About this exercise >>
Output the full listing exactly.

Supplied data >>

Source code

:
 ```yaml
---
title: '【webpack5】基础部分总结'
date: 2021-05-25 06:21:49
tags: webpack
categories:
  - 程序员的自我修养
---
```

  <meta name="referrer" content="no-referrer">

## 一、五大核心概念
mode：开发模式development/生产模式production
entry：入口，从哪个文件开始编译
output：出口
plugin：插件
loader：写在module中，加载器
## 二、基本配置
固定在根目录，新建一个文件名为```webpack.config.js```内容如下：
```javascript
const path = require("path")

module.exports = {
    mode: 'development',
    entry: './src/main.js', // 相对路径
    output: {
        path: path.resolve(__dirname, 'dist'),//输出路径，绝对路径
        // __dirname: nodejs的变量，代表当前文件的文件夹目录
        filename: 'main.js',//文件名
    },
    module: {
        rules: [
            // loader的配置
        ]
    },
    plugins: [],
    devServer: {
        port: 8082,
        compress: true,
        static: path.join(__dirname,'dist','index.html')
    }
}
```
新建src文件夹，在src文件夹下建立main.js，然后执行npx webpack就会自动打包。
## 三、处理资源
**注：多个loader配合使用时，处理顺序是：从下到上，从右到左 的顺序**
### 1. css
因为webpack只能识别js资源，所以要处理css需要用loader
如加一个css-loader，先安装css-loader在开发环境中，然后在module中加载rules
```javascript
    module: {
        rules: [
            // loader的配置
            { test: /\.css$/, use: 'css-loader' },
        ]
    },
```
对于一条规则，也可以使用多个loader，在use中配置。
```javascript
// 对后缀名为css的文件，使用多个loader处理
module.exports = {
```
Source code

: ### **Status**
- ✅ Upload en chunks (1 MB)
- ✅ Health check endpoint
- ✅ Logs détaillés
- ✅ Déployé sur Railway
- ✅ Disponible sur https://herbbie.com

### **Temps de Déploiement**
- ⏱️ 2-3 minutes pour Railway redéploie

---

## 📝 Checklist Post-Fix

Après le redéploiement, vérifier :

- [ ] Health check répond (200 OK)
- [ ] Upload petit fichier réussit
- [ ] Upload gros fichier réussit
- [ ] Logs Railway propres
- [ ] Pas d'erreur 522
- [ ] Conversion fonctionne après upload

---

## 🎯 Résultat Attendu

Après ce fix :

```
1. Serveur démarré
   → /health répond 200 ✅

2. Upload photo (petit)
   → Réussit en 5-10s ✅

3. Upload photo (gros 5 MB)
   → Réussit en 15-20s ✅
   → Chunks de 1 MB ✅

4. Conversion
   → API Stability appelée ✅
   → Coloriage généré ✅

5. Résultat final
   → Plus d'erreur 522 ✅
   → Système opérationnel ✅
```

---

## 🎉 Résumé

Exercise answer >>
Source code

:
 ```yaml
---
title: '【webpack5】基础部分总结'
date: 2021-05-25 06:21:49
tags: webpack
categories:
  - 程序员的自我修养
---
```

  <meta name="referrer" content="no-referrer">

## 一、五大核心概念
mode：开发模式development/生产模式production
entry：入口，从哪个文件开始编译
output：出口
plugin：插件
loader：写在module中，加载器
## 二、基本配置
固定在根目录，新建一个文件名为```webpack.config.js```内容如下：
```javascript
const path = require("path")

module.exports = {
    mode: 'development',
    entry: './src/main.js', // 相对路径
    output: {
        path: path.resolve(__dirname, 'dist'),//输出路径，绝对路径
        // __dirname: nodejs的变量，代表当前文件的文件夹目录
        filename: 'main.js',//文件名
    },
    module: {
        rules: [
            // loader的配置
        ]
    },
    plugins: [],
    devServer: {
        port: 8082,
        compress: true,
        static: path.join(__dirname,'dist','index.html')
    }
}
```
新建src文件夹，在src文件夹下建立main.js，然后执行npx webpack就会自动打包。
## 三、处理资源
**注：多个loader配合使用时，处理顺序是：从下到上，从右到左 的顺序**
### 1. css
因为webpack只能识别js资源，所以要处理css需要用loader
如加一个css-loader，先安装css-loader在开发环境中，然后在module中加载rules
```javascript
    module: {
        rules: [
            // loader的配置
            { test: /\.css$/, use: 'css-loader' },
        ]
    },
```
对于一条规则，也可以使用多个loader，在use中配置。
```javascript
// 对后缀名为css的文件，使用多个loader处理
module.exports = {
```
Source code

: ### **Status**
- ✅ Upload en chunks (1 MB)
- ✅ Health check endpoint
- ✅ Logs détaillés
- ✅ Déployé sur Railway
- ✅ Disponible sur https://herbbie.com

### **Temps de Déploiement**
- ⏱️ 2-3 minutes pour Railway redéploie

---

## 📝 Checklist Post-Fix

Après le redéploiement, vérifier :

- [ ] Health check répond (200 OK)
- [ ] Upload petit fichier réussit
- [ ] Upload gros fichier réussit
- [ ] Logs Railway propres
- [ ] Pas d'erreur 522
- [ ] Conversion fonctionne après upload

---

## 🎯 Résultat Attendu

Après ce fix :

```
1. Serveur démarré
   → /health répond 200 ✅

2. Upload photo (petit)
   → Réussit en 5-10s ✅

3. Upload photo (gros 5 MB)
   → Réussit en 15-20s ✅
   → Chunks de 1 MB ✅

4. Conversion
   → API Stability appelée ✅
   → Coloriage généré ✅

5. Résultat final
   → Plus d'erreur 522 ✅
   → Système opérationnel ✅
```

---

## 🎉 Résumé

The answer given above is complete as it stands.